Dass die Zeugin sich sexuell bedrängt fühlte, ist für die Frage, ob die Berührung sexuell bestimmt war, nicht entscheidend. Dass sich ein Opfer durch die Berührung belästigt fühlen muss, ist ein eigenständiges weiteres Tatbestandsmerkmal des § 184i Abs. 1 StGB - neben der sexuellen Bestimmung der Berührung.

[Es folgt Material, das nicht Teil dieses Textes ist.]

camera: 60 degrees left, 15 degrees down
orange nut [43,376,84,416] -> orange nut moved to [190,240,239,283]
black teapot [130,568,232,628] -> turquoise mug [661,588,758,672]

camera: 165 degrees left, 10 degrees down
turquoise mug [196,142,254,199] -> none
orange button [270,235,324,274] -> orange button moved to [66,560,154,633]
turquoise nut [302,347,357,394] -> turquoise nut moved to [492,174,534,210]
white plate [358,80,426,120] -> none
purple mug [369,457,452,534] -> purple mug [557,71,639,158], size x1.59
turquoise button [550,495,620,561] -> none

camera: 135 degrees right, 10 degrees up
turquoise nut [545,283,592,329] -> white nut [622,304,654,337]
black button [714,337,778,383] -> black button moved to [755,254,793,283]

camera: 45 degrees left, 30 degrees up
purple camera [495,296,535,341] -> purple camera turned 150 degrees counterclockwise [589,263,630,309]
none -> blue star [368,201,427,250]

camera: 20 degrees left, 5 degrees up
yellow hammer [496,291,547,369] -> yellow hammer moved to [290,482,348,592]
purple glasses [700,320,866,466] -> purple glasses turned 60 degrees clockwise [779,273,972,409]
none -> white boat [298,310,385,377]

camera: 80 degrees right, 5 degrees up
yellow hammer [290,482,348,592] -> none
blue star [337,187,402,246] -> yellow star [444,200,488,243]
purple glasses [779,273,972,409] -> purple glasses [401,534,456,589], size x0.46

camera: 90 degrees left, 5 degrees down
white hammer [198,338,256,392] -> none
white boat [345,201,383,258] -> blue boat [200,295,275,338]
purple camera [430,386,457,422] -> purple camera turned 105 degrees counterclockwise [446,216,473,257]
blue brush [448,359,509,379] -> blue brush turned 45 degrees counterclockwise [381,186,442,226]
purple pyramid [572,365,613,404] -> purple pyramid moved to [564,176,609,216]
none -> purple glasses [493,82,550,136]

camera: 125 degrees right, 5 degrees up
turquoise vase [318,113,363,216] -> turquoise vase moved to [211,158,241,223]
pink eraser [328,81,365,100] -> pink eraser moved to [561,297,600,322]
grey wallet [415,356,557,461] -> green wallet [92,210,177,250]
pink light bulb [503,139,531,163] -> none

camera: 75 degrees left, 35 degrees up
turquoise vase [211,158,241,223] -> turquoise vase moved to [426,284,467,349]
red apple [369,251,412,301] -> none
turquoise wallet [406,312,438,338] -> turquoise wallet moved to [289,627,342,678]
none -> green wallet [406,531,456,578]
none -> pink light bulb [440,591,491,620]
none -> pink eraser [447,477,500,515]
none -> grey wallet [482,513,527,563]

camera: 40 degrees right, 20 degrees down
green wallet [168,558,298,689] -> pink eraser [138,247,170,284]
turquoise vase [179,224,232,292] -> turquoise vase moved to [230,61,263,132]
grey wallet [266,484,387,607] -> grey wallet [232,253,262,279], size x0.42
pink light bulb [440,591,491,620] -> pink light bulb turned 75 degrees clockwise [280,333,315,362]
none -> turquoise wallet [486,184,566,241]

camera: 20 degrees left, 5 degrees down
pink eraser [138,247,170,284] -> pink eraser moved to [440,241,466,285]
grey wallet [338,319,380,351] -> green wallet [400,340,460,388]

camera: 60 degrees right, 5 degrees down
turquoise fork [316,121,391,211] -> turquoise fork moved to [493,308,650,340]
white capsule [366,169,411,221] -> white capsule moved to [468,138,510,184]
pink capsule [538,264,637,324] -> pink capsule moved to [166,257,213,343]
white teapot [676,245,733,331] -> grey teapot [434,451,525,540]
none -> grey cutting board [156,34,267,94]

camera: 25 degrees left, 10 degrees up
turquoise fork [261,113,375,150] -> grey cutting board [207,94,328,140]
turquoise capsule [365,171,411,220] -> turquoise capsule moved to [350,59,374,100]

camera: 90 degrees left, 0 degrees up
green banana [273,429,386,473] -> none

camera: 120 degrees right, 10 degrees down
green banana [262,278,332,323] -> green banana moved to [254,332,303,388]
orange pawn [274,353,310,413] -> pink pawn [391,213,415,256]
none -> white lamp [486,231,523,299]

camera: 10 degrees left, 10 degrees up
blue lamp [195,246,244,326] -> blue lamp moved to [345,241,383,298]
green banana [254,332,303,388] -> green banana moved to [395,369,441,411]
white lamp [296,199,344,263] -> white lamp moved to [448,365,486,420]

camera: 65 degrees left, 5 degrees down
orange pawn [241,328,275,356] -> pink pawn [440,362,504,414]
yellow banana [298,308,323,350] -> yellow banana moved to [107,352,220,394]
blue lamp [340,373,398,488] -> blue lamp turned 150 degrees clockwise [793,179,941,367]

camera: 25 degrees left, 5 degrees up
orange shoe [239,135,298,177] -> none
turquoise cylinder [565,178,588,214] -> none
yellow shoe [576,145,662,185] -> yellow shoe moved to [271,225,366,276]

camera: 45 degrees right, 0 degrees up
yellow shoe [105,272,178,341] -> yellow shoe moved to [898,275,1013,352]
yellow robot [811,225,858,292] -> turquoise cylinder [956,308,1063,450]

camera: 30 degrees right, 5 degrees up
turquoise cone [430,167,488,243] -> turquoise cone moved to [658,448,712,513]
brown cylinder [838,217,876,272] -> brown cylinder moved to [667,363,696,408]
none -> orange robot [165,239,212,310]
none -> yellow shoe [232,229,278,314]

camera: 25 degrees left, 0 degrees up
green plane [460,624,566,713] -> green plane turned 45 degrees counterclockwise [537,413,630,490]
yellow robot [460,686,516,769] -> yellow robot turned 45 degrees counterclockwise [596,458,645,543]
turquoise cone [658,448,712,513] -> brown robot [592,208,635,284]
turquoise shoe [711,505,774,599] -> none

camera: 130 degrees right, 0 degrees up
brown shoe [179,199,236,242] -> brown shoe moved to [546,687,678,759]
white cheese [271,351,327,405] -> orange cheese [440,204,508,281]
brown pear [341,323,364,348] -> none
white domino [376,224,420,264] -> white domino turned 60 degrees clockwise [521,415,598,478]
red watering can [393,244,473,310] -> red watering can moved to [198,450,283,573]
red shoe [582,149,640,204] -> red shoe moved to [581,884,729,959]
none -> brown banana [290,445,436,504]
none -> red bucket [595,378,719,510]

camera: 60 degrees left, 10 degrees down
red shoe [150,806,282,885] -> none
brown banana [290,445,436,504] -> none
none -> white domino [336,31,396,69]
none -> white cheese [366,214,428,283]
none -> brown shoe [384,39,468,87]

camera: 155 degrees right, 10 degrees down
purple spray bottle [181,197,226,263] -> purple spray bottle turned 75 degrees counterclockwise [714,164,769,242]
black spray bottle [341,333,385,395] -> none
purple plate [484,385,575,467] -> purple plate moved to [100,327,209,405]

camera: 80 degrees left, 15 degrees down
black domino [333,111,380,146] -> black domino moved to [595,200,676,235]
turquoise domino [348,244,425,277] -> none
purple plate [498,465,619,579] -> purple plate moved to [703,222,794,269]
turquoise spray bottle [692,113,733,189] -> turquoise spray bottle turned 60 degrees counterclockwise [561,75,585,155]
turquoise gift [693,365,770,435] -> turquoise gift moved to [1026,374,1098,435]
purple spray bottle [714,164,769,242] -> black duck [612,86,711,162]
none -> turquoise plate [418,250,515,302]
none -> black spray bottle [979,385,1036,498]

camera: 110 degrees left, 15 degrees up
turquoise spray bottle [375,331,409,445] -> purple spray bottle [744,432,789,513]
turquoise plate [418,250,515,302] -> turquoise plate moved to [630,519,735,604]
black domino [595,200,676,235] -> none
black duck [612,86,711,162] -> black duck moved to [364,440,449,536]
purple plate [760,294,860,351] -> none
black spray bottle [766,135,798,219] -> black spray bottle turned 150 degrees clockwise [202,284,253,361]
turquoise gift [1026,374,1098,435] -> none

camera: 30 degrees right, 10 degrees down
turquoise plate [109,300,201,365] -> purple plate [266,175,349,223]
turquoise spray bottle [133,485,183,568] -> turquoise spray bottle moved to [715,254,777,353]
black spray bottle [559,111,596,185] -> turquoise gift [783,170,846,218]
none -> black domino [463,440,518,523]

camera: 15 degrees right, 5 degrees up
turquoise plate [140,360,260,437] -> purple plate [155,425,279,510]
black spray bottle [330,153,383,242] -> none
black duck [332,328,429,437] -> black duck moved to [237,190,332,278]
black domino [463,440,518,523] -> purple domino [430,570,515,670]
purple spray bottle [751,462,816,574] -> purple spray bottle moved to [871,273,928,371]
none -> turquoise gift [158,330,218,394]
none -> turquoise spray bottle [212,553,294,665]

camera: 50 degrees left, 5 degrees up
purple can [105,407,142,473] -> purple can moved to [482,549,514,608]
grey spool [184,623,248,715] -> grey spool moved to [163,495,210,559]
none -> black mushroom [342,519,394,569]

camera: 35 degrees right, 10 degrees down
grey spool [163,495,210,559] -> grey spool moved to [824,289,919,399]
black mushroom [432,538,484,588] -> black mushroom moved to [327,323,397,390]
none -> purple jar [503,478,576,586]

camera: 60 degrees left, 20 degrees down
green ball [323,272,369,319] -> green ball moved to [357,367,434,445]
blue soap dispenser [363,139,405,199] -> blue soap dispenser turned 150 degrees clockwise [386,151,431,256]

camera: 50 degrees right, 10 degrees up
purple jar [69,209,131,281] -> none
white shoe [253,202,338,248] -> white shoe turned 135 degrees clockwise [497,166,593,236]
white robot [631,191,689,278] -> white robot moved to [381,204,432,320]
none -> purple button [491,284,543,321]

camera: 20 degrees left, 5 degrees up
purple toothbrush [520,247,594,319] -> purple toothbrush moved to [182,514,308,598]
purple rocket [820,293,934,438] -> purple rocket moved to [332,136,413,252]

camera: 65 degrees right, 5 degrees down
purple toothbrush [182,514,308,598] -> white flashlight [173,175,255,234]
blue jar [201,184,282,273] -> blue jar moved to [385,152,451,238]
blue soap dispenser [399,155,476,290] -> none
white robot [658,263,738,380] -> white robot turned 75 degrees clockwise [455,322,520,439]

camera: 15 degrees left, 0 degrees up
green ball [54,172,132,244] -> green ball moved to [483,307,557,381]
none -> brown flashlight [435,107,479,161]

Da weitere Feststellungen (Art der Bekleidung der Zeugin, nähere Umstände der Berührung des Knies bzw. der vorangegangenen Berührung beim Einsteigen in den Zug etc.) möglich sind, war das angefochtene Urteil insoweit aufzuheben und die Sache zurückzuverweisen. Der neue Tatrichter wird auch zu erwägen haben, ob der der Angeklagte nicht schlicht auf Streit aus war. Dafür könnte neben seinem angetrunkenen und bereits lädierten Zustand sprechen, dass er auch gegenüber den Zeuginnen I und dem Zeugen L aggressiv wurde.

3. Die auf der Grundlage der bisherigen Feststellungen rechtsfehlerhafte Annahme einer sexuellen Belästigung bedingt auch die Aufhebung der für sich gesehen rechtlich nicht zu beanstandenden Verurteilung wegen tateinheitlich begangener Beleidigung (vgl. BGHR StPO § 353 Aufhebung 1; BGH, Beschluss vom 26.10.2006 - 4 StR 345/06 = BeckRS 2006, 14315), des zugehörigen Einzelstrafausspruchs sowie des Gesamtstrafenausspruchs. Im Hinblick auf die vom Landgericht vorgenommene Strafrahmenbestimmung weist der Senat in diesem Zusammenhang darauf hin, dass nur die tätliche Beleidigung mit Freiheitsstrafe bis zu zwei Jahren, die einfache Beleidigung hingegen mit einer solchen bis zu einem Jahr bedroht ist.

Nicht zu erinnern ist hingegen gegen die Bemessung der Strafe für die von dem Angeklagten begangene Bedrohung sowie gegen die Erwägungen, mit denen das Landgericht seine Unterbringung nach § 64 StGB abgelehnt hat.